For the word "бюджет", return each line of the data in which it occurs.

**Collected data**
+ + + + + + +
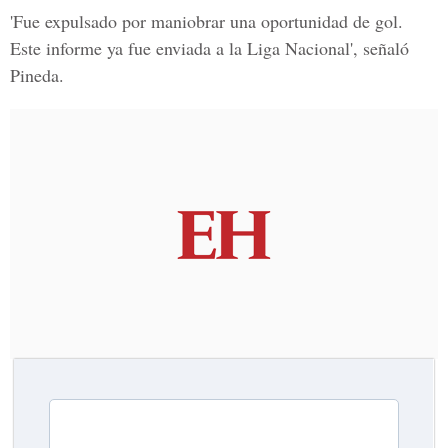
'Fue expulsado por maniobrar una oportunidad de gol.
Este informe ya fue enviada a la Liga Nacional', señaló
Pineda.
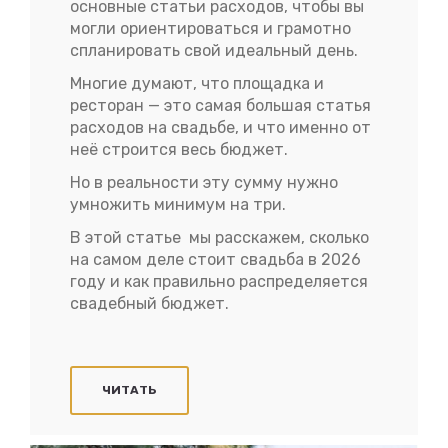
основные статьи расходов, чтобы вы
могли ориентироваться и грамотно
спланировать свой идеальный день.
Многие думают, что площадка и
ресторан — это самая большая статья
расходов на свадьбе, и что именно от
неё строится весь бюджет.
Но в реальности эту сумму нужно
умножить минимум на три.
В этой статье мы расскажем, сколько
на самом деле стоит свадьба в 2026
году и как правильно распределяется
свадебный бюджет.
ЧИТАТЬ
+ + + + + + +
**RESPONSE**
неё строится весь бюджет.
свадебный бюджет.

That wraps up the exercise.